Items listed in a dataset
........
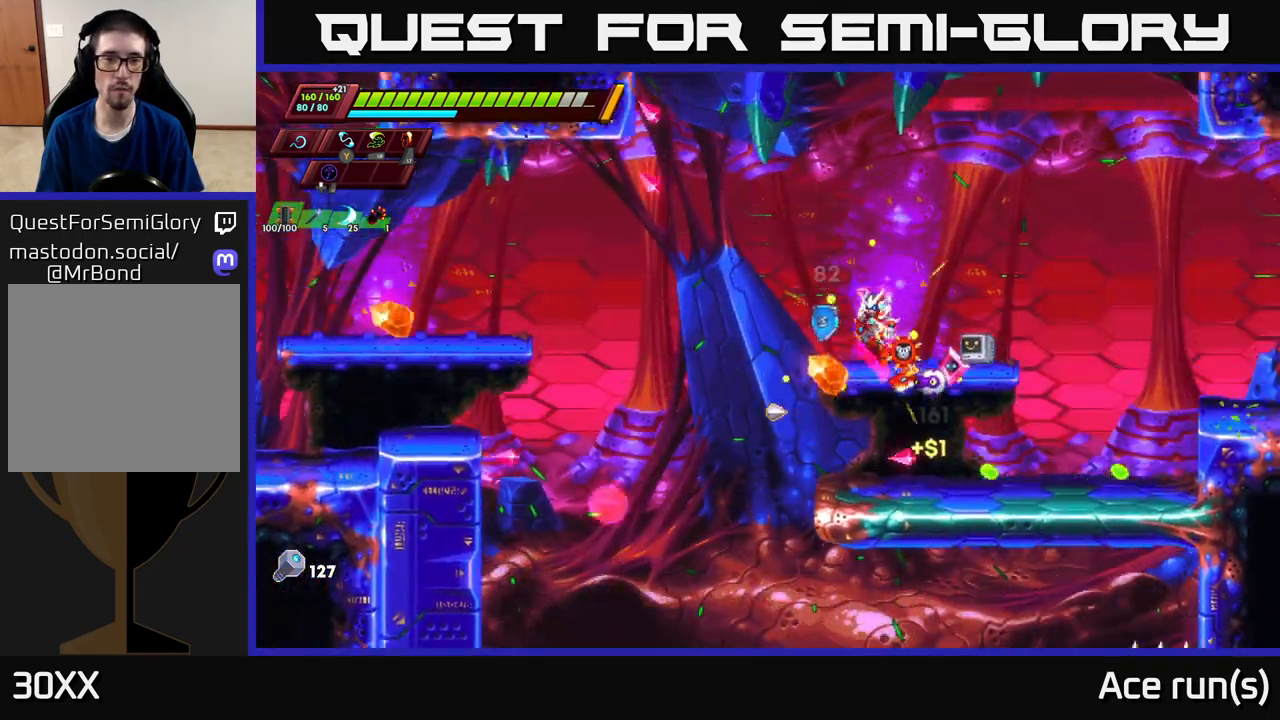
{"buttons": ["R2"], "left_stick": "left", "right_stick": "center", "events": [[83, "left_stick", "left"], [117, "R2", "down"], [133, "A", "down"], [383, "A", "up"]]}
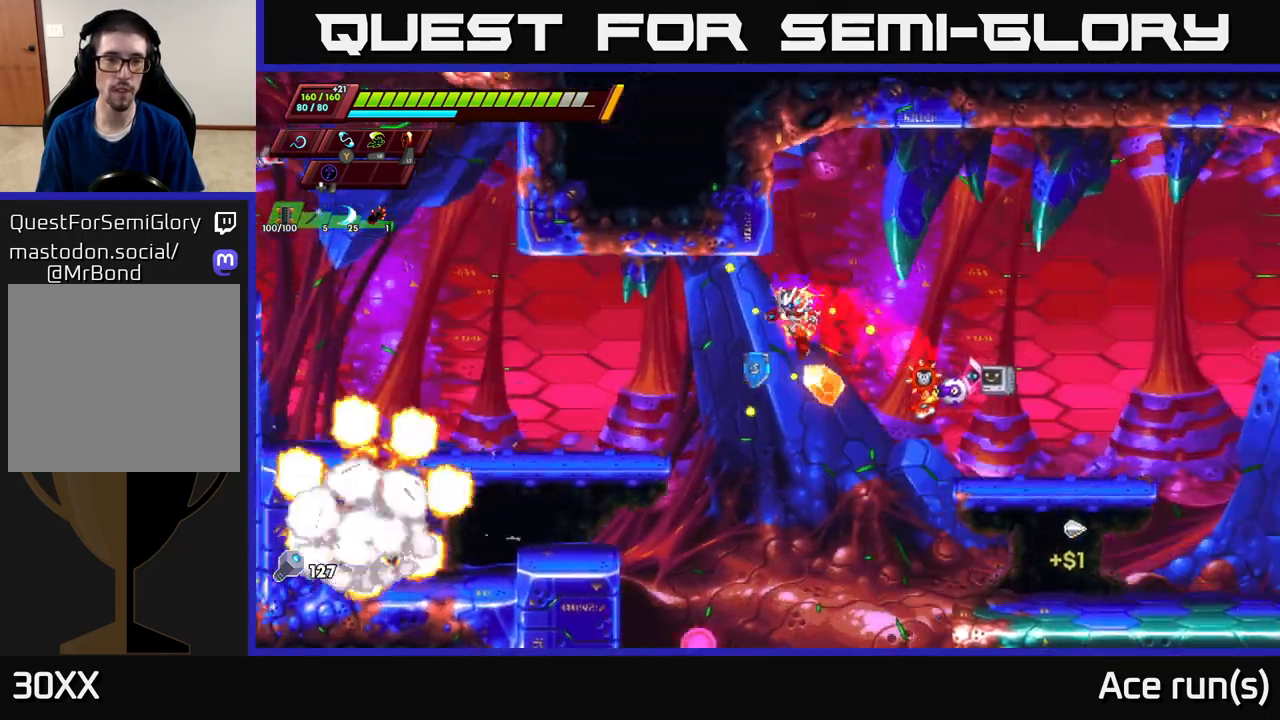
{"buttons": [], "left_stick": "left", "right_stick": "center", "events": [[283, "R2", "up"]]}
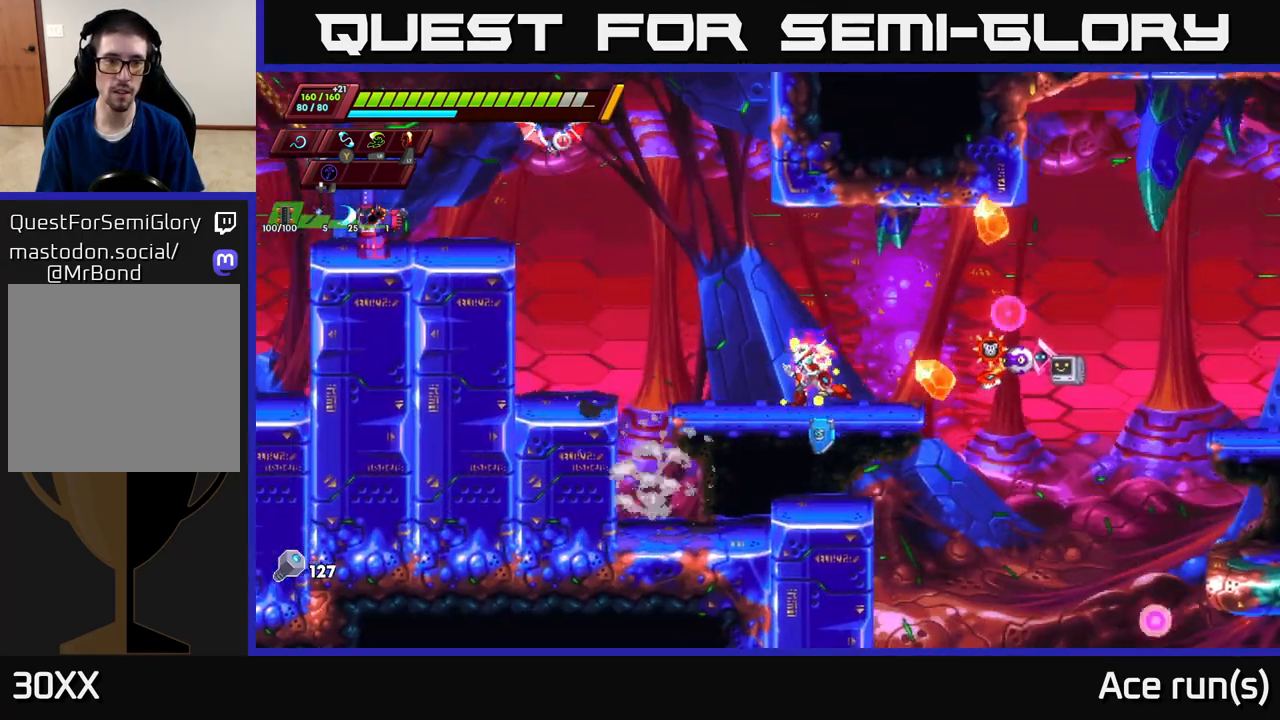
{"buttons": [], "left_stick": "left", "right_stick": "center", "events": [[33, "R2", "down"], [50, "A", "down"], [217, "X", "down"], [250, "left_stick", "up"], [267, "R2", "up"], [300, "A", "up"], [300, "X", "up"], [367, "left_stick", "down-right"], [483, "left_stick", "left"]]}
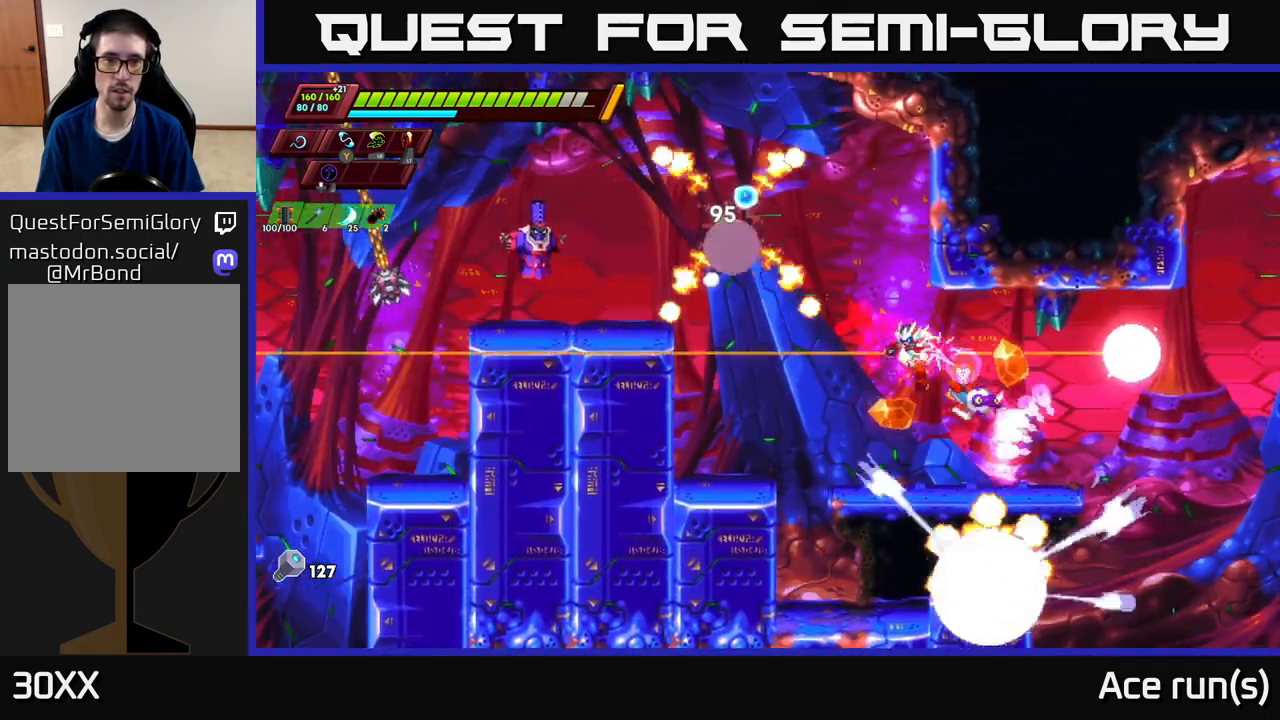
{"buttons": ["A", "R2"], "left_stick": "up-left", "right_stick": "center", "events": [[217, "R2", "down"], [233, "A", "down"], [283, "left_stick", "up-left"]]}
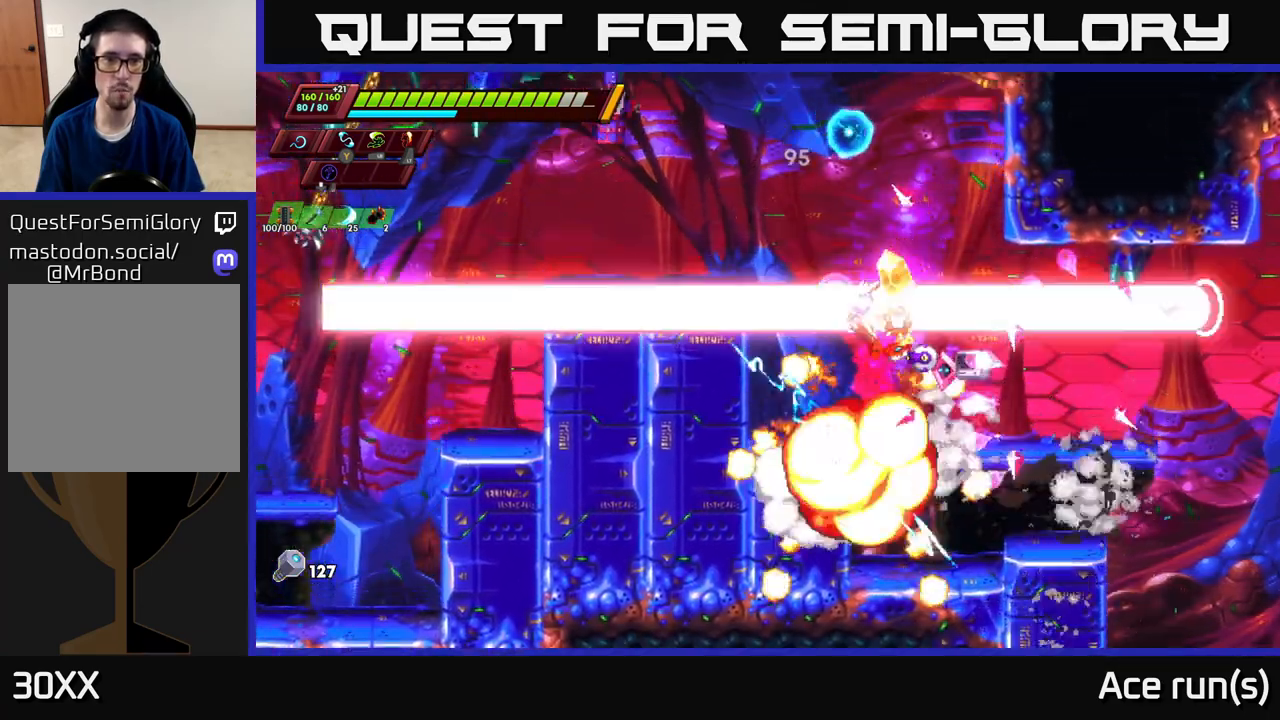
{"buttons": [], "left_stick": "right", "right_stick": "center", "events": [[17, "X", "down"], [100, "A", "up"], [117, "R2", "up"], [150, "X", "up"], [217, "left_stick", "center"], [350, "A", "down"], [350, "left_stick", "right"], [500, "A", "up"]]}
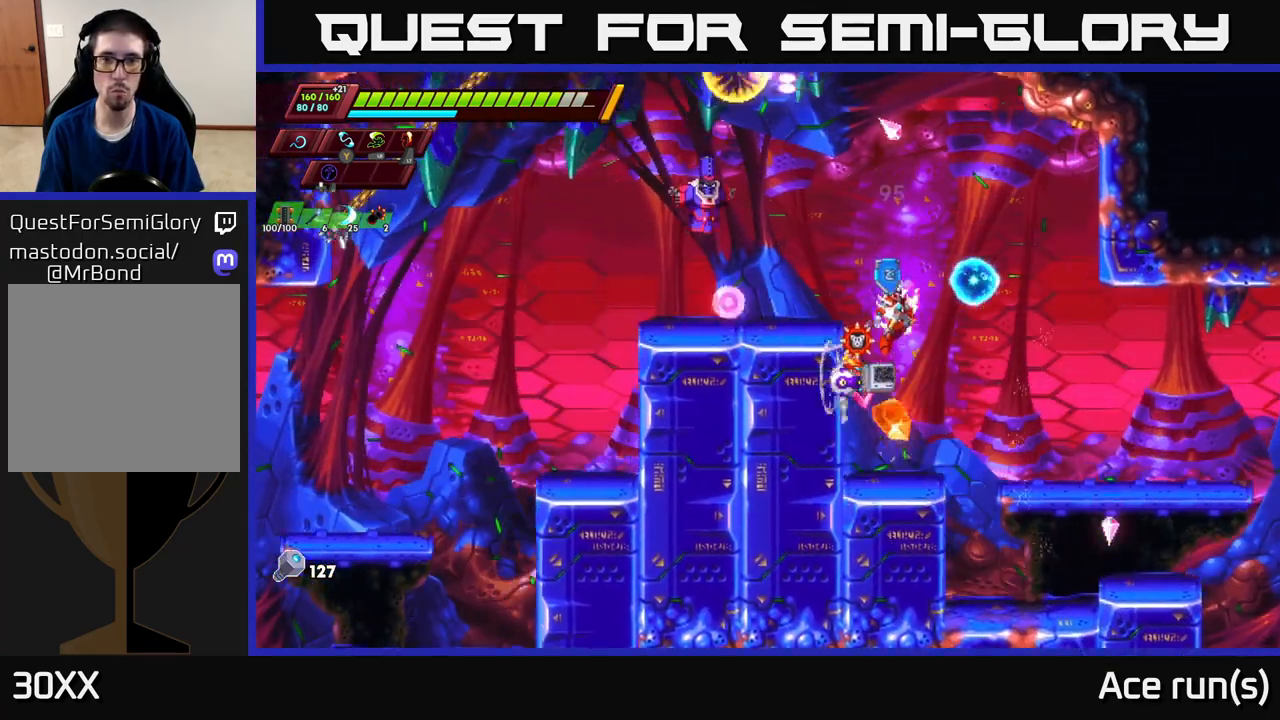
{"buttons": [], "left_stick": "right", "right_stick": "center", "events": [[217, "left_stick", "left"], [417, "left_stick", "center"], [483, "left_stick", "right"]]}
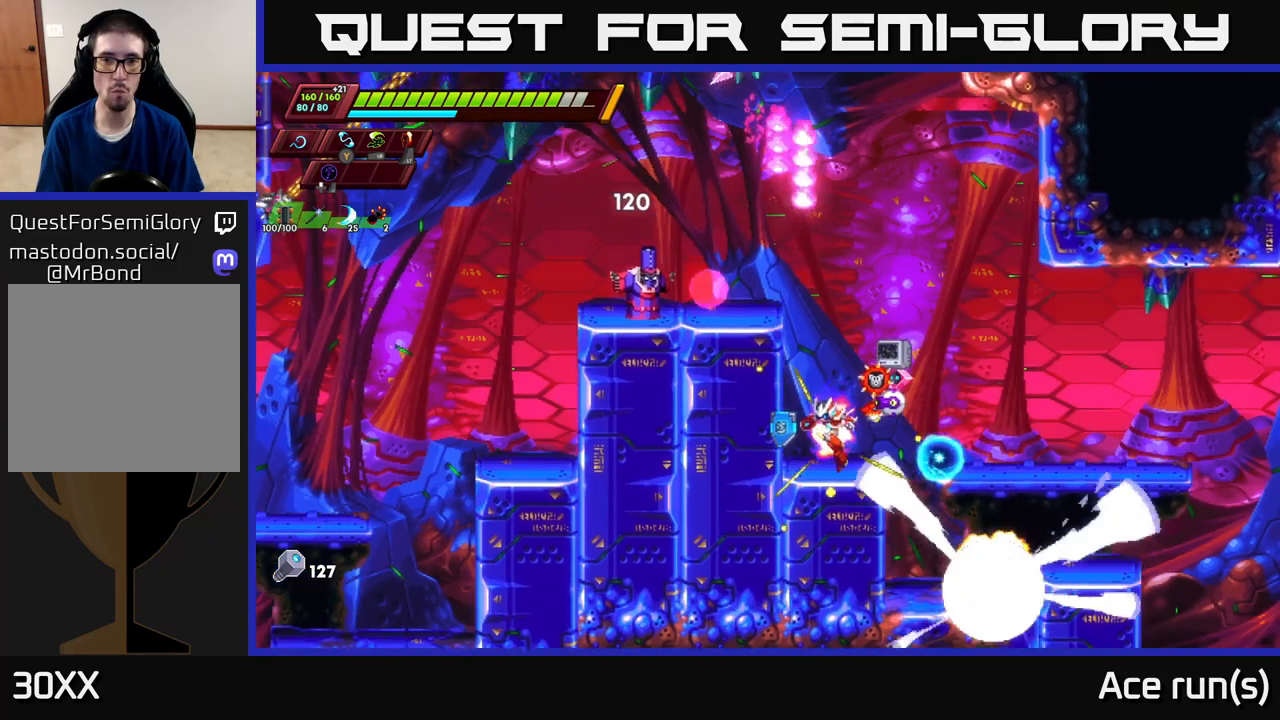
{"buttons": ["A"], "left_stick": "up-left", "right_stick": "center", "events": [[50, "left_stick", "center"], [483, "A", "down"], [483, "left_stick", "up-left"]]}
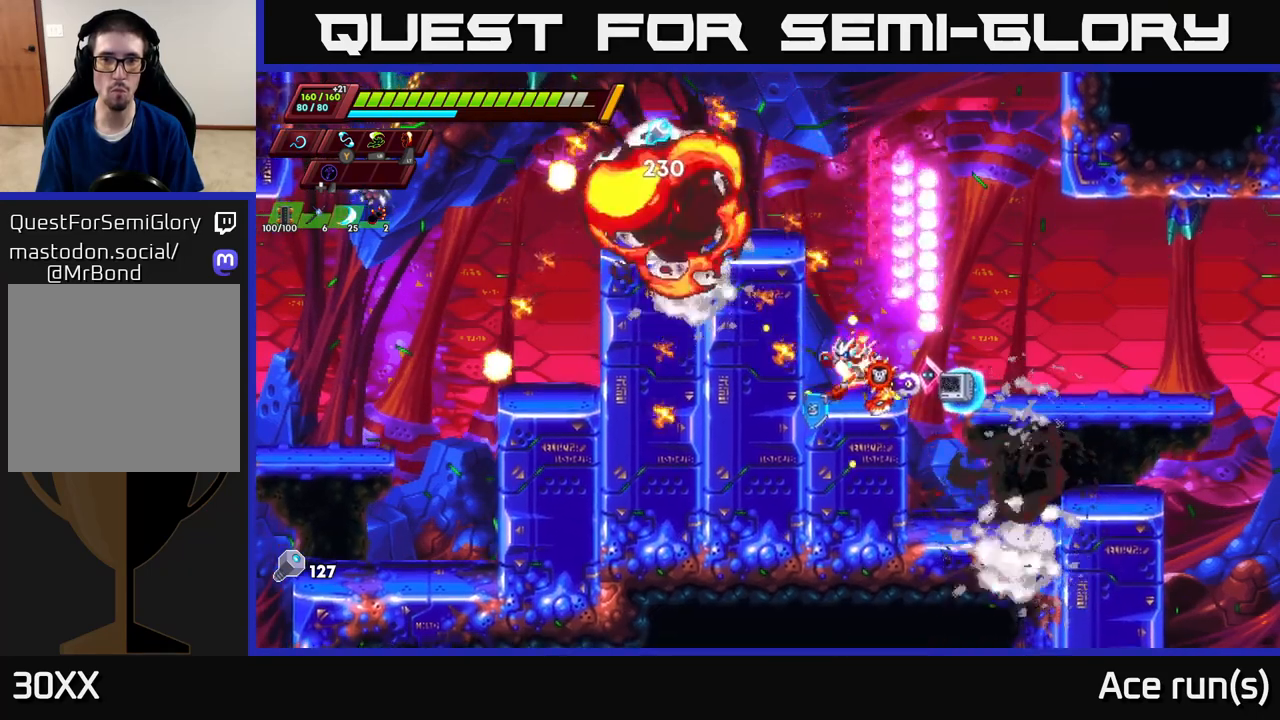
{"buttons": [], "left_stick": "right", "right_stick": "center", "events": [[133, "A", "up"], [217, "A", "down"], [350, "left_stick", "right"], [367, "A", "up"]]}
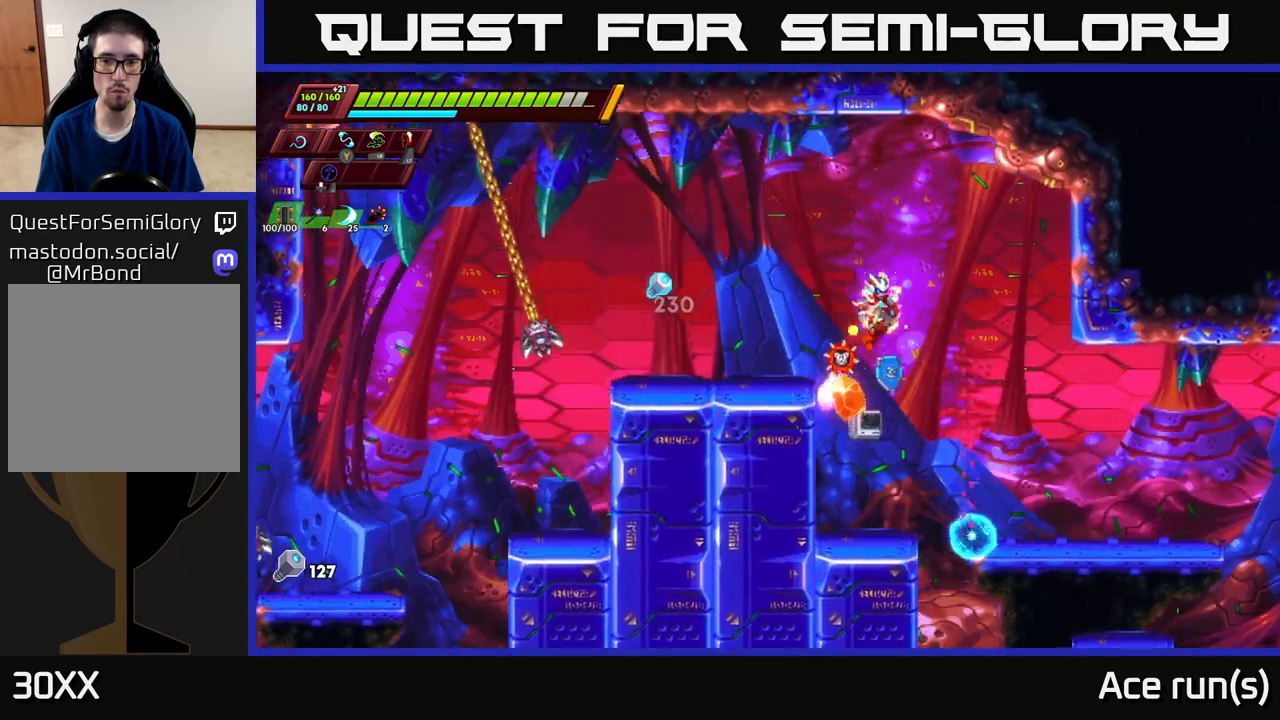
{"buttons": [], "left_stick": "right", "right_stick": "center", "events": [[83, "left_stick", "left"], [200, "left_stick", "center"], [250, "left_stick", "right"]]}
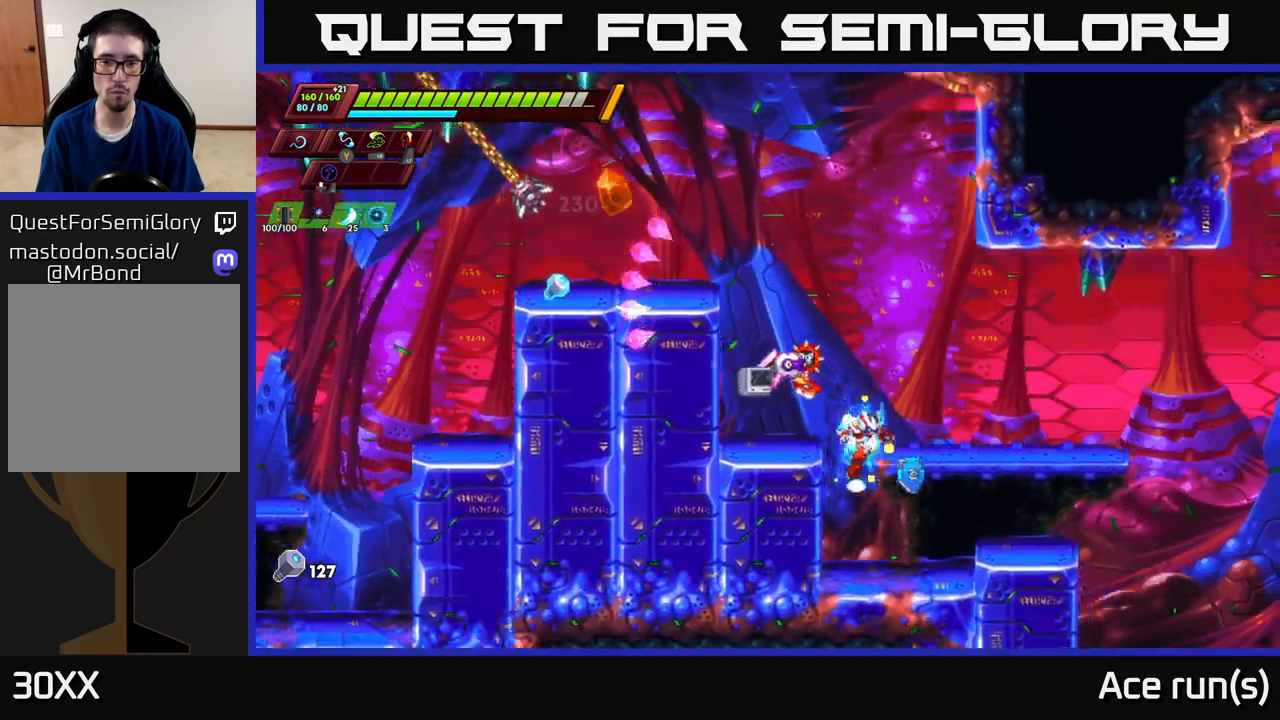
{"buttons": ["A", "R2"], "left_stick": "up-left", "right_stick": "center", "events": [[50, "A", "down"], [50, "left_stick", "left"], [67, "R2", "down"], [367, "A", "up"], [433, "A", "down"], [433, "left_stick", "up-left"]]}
........
WHAT IS BEING ASKED >> Word-for-word copy, no pictures: write out the entries above in full.

SOLUTION FOR THIS EXERCISE >>
{"buttons": ["R2"], "left_stick": "left", "right_stick": "center", "events": [[83, "left_stick", "left"], [117, "R2", "down"], [133, "A", "down"], [383, "A", "up"]]}
{"buttons": [], "left_stick": "left", "right_stick": "center", "events": [[283, "R2", "up"]]}
{"buttons": [], "left_stick": "left", "right_stick": "center", "events": [[33, "R2", "down"], [50, "A", "down"], [217, "X", "down"], [250, "left_stick", "up"], [267, "R2", "up"], [300, "A", "up"], [300, "X", "up"], [367, "left_stick", "down-right"], [483, "left_stick", "left"]]}
{"buttons": ["A", "R2"], "left_stick": "up-left", "right_stick": "center", "events": [[217, "R2", "down"], [233, "A", "down"], [283, "left_stick", "up-left"]]}
{"buttons": [], "left_stick": "right", "right_stick": "center", "events": [[17, "X", "down"], [100, "A", "up"], [117, "R2", "up"], [150, "X", "up"], [217, "left_stick", "center"], [350, "A", "down"], [350, "left_stick", "right"], [500, "A", "up"]]}
{"buttons": [], "left_stick": "right", "right_stick": "center", "events": [[217, "left_stick", "left"], [417, "left_stick", "center"], [483, "left_stick", "right"]]}
{"buttons": ["A"], "left_stick": "up-left", "right_stick": "center", "events": [[50, "left_stick", "center"], [483, "A", "down"], [483, "left_stick", "up-left"]]}
{"buttons": [], "left_stick": "right", "right_stick": "center", "events": [[133, "A", "up"], [217, "A", "down"], [350, "left_stick", "right"], [367, "A", "up"]]}
{"buttons": [], "left_stick": "right", "right_stick": "center", "events": [[83, "left_stick", "left"], [200, "left_stick", "center"], [250, "left_stick", "right"]]}
{"buttons": ["A", "R2"], "left_stick": "up-left", "right_stick": "center", "events": [[50, "A", "down"], [50, "left_stick", "left"], [67, "R2", "down"], [367, "A", "up"], [433, "A", "down"], [433, "left_stick", "up-left"]]}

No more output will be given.